La structure sémantique consiste donc en une prédication noyau (core predication) qui exprime le changement d’état et une prédication subordonnée décrivant la manière par laquelle ce changement intervient. Ainsi, dans la SLC des constructions résulatives, l’objet transitif ou le sujet intransitif sont simultanément l’argument sémantique des deux prédicats, qui sont liés d’une certaine manière, à savoir par un opérateur de subordination.

La prédication noyau est réalisé par un préfixe, une particule ou un adjectif gradable et la prédication subordonnée par le (radical/thème (stem) du) verbe. Le sens du complexe dérivé est déterminé conjointement par les deux prédicats, souvent d’une manière non-compositionnelle. Par conséquent, les composants de la SLC résultative suivent tous le même pattern ‘(cause to) change state to X by Y’.

Dans les constructions résultatives (y compris les verbes à particule et les verbes préfixés), le sens du prédicat noyau peut être spécifique, avec une prédication secondaire adjectivale ou prépositionnelle, ou très vague, comme dans les combinaisons verbe-particule/préfixe. Le prédicat noyau doit indiquer la fin d’un trajet ou l’état résultant, qui doit se produire au moment où s’arrête l’action dénotée par le verbe. Là où le contenu sémantique du prédicat noyau est particulièrement vague, il se réduit à un constat qu’un point terminal a été atteint, se confondant avec un simple marqueur aspectuel de télicité (comme dans to eat one’s porridge up), mais les particules en anglais ne sont pas des véritables marqueurs d’aspect puisqu’elles exigent que l’objet subisse un changement d’état.

Effectivement, au moins superficiellement, les verbes à particules exemplifient essentiellement le même type de construction que les résultatifs parce que le prédicat secondaire doit nécessairement exprimer un changement d’état ou de lieu de l’objet. Par contraste avec les exemples en (298a et c), les objets en (298b et d) ne subissent aucun changement, ce qui rend ces exemples agrammaticaux : (298) a. She broke the planks apart.

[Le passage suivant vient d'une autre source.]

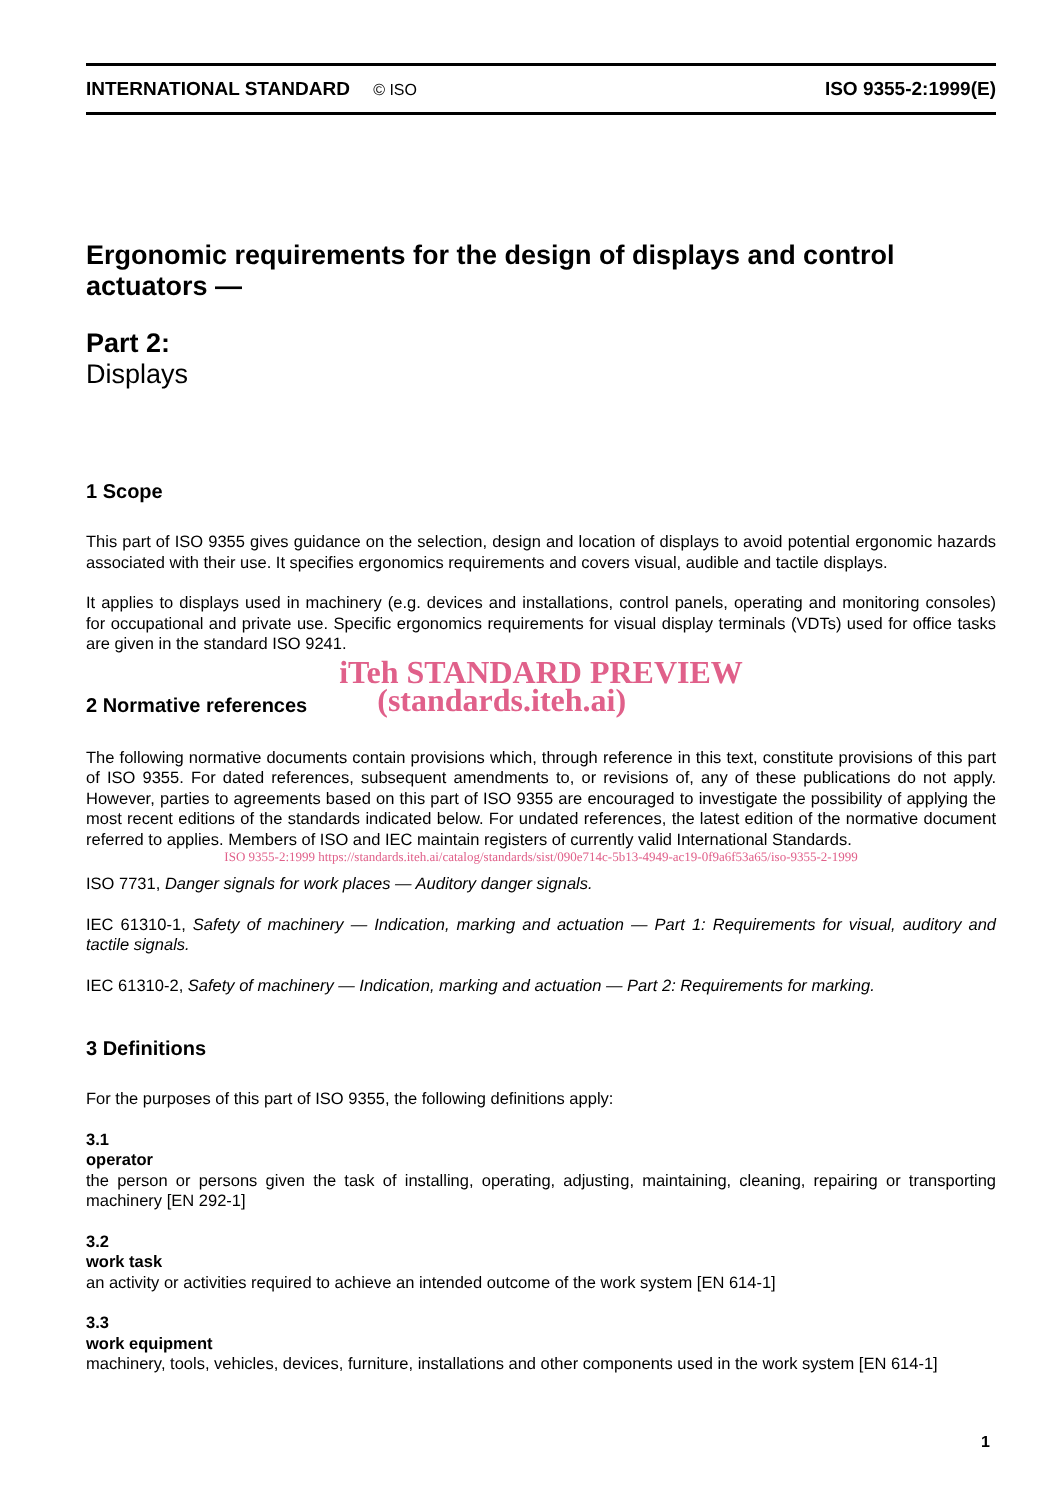INTERNATIONAL STANDARD © ISO
ISO 9355-2:1999(E)
Ergonomic requirements for the design of displays and control actuators —
Part 2:
Displays
1 Scope
This part of ISO 9355 gives guidance on the selection, design and location of displays to avoid potential ergonomic hazards associated with their use. It specifies ergonomics requirements and covers visual, audible and tactile displays.
It applies to displays used in machinery (e.g. devices and installations, control panels, operating and monitoring consoles) for occupational and private use. Specific ergonomics requirements for visual display terminals (VDTs) used for office tasks are given in the standard ISO 9241.
iTeh STANDARD PREVIEW
2 Normative references (standards.iteh.ai)
The following normative documents contain provisions which, through reference in this text, constitute provisions of this part of ISO 9355. For dated references, subsequent amendments to, or revisions of, any of these publications do not apply. However, parties to agreements based on this part of ISO 9355 are encouraged to investigate the possibility of applying the most recent editions of the standards indicated below. For undated references, the latest edition of the normative document referred to applies. Members of ISO and IEC maintain registers of currently valid International Standards.
ISO 9355-2:1999 https://standards.iteh.ai/catalog/standards/sist/090e714c-5b13-4949-ac19-0f9a6f53a65/iso-9355-2-1999
ISO 7731, Danger signals for work places — Auditory danger signals.
IEC 61310-1, Safety of machinery — Indication, marking and actuation — Part 1: Requirements for visual, auditory and tactile signals.
IEC 61310-2, Safety of machinery — Indication, marking and actuation — Part 2: Requirements for marking.
3 Definitions
For the purposes of this part of ISO 9355, the following definitions apply:
3.1
operator
the person or persons given the task of installing, operating, adjusting, maintaining, cleaning, repairing or transporting machinery [EN 292-1]
3.2
work task
an activity or activities required to achieve an intended outcome of the work system [EN 614-1]
3.3
work equipment
machinery, tools, vehicles, devices, furniture, installations and other components used in the work system [EN 614-1]
1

b. *She walked the street across.

c. She wiped the table clean.

d. *She described the accident terrifying. (Spencer et Zaretskaya 1998 : 2 (5), 3 (6)) Spencer et Zaretskaya utilisent un modèle - structure lexicale conceptuelle SLC (suivant Jackendoff 1990) - où le prédicat a une représentation sémantique qui doit refléter tous les aspects du sens lexical qui sont reflétés dans la morphosyntaxe, d'une manière ou d'une autre (« LCS representation is a representation of the grammatically relevant aspects of semantic structure, not a complete semantic representation. »), qui est ensuite mappée sur la structure syntaxique via une gamme de règles de linking (éventuellement via la médiation d’un niveau séparé de structure argumentale du prédicat). Une structure lexicale conceptuelle peut être réalisée morphosyntaxiquement soit par un mot morphologique simple ou complexe, soit par un constituant/groupe syntaxique, soit par une expression morphosyntaxique qui montre certaines propriétés d’un mot et certaines d’un groupe (comme par exemple, les préverbes du hongrois, les verbes à particules dans les langues germaniques et les constructions à verbe léger dans le coréen, le japonais, etc.)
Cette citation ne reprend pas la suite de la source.